Privacy Notice
Davis-Bacon Precheck is designed to minimize payroll and document data. The preview flow records usage signals such as event names, issue counts, document length, whether payroll rows were supplied, and scrambled session/report references. It does not intentionally store raw analytics copies of wage determination text, contract excerpts, payroll CSV, worker names, worker identifiers, raw session identifiers, raw report identifiers, or SSNs.
Requests containing likely full Social Security numbers are blocked before report storage. Stored reports omit raw payroll files, worker names, worker identifiers, raw payroll rows, raw contract excerpts, and the full original wage determination text once the rates have been read from it.
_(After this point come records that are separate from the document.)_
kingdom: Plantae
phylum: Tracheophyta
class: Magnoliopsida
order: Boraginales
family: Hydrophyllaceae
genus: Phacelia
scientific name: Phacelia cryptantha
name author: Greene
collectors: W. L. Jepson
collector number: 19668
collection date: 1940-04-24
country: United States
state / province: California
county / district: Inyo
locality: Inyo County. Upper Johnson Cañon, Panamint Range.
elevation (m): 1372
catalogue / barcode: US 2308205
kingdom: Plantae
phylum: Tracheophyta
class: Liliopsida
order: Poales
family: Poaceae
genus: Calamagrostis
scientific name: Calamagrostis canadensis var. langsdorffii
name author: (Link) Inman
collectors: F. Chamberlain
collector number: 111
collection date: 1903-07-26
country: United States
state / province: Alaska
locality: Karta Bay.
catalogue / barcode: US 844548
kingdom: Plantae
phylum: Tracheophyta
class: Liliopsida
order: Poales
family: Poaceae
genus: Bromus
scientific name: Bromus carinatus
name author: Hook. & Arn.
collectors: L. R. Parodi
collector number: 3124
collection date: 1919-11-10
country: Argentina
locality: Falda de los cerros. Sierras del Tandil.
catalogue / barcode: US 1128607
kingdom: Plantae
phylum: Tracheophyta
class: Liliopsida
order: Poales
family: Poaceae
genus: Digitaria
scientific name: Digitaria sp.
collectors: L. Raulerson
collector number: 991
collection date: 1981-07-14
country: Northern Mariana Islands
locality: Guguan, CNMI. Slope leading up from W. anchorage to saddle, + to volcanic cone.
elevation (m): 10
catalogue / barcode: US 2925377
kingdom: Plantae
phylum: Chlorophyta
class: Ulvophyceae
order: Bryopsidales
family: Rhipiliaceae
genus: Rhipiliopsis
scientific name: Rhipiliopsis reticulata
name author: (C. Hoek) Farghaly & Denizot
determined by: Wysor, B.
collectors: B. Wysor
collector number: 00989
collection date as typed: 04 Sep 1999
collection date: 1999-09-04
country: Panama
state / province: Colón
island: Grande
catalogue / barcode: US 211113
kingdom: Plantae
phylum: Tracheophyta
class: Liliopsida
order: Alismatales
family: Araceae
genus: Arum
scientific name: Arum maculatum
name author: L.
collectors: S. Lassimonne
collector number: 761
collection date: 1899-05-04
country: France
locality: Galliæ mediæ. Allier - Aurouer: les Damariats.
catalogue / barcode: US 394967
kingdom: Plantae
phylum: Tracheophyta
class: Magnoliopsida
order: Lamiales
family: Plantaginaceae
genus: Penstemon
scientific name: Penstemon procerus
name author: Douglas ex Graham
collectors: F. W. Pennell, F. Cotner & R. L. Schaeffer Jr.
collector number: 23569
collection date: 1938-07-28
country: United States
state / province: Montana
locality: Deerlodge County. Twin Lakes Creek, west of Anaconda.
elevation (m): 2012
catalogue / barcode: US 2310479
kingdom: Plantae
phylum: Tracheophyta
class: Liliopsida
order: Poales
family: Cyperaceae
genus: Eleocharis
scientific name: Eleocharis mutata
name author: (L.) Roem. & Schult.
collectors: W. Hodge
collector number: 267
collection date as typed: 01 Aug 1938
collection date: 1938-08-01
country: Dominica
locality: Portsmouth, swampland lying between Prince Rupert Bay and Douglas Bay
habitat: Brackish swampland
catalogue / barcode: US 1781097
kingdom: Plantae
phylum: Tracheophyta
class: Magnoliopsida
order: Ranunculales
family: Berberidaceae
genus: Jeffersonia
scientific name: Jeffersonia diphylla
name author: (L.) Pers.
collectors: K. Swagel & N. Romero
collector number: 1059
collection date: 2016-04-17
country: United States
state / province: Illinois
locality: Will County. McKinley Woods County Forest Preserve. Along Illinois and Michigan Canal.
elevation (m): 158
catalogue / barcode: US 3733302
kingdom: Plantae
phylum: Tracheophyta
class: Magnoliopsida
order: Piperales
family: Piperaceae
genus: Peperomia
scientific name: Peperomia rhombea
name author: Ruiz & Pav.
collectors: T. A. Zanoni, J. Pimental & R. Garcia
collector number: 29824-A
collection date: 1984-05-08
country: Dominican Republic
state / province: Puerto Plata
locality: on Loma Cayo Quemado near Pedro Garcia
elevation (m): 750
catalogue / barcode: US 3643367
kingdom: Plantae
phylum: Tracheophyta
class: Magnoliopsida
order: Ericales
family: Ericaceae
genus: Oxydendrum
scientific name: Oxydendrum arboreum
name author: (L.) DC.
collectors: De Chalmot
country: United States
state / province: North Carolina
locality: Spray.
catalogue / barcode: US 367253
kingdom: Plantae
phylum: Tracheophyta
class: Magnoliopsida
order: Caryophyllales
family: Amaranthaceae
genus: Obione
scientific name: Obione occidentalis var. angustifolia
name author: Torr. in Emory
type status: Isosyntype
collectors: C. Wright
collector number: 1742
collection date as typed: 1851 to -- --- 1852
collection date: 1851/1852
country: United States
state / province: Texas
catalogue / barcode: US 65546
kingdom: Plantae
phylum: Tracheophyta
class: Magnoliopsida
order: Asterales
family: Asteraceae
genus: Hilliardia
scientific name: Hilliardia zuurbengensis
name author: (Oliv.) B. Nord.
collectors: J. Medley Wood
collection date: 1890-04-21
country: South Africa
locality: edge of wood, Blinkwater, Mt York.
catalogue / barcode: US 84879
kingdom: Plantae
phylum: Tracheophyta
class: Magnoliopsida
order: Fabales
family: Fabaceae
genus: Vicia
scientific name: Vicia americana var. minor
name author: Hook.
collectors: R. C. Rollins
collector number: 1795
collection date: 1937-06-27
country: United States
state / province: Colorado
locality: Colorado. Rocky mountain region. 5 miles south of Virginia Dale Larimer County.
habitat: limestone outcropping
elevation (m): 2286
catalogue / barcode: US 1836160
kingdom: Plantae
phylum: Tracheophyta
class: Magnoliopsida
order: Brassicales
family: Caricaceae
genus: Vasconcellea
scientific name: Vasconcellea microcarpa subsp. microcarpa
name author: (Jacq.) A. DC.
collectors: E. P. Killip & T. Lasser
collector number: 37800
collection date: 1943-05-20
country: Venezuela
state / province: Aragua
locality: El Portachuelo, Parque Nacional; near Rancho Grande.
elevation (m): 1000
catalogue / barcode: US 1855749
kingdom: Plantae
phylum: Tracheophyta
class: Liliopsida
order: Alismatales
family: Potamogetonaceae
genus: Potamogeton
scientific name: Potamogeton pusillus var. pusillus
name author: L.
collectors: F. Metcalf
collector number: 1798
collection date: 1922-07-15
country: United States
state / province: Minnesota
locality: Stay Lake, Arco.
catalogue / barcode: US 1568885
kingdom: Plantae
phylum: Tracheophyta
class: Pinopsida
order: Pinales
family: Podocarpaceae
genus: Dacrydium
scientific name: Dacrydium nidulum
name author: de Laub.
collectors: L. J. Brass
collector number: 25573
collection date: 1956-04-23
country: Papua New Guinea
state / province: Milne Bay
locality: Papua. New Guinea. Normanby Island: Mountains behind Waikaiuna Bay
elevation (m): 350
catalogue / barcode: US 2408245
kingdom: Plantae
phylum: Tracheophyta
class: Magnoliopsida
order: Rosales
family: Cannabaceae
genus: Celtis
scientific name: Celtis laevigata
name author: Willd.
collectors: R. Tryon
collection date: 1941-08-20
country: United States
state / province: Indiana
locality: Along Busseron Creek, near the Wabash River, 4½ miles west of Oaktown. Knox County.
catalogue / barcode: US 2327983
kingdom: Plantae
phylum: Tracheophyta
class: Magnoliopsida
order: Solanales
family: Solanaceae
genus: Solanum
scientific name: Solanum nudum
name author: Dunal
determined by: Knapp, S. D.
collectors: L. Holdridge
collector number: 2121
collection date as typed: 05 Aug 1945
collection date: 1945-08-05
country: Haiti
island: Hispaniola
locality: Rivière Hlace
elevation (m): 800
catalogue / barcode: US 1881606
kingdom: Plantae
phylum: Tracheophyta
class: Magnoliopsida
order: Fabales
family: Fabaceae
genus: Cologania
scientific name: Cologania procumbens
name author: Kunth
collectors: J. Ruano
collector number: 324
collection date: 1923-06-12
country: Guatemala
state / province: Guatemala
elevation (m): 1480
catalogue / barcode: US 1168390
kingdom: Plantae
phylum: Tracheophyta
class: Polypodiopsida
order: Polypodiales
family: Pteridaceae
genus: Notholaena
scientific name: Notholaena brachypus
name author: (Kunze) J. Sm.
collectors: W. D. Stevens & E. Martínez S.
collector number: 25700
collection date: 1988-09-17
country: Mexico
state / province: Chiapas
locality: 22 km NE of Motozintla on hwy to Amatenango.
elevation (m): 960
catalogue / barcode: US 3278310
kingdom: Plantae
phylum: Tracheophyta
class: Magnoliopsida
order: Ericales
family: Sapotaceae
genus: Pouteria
Public endpoint rate limits use salted hashes of client identifiers. They are intended for abuse control and are not stored as raw client IP addresses.
The app stores minimized submitted precheck inputs and generated reports so the report can be retrieved after checkout. Stored reports have an expiry, report access tokens expire, scheduled purge removes expired records, and each precheck response includes a deletion token for user-initiated removal.
Production readiness is designed to block public launch until encryption policy, D1 backup retention, log retention, and a customer-facing support/deletion request path are confirmed.
Do not upload full Social Security numbers. WH-347 workflows should use an individual identifying number rather than a full SSN.
When the AI report explanation is enabled, the only data sent to the AI provider is the report's findings, the wage determination cover-page details, and classification candidates. Payroll rows, worker names, worker identifiers, uploaded documents, contact details, and tokens are never sent.
If third-party OCR, AI, storage, or payment providers are enabled later, they should be configured under business terms with no-training data controls where applicable.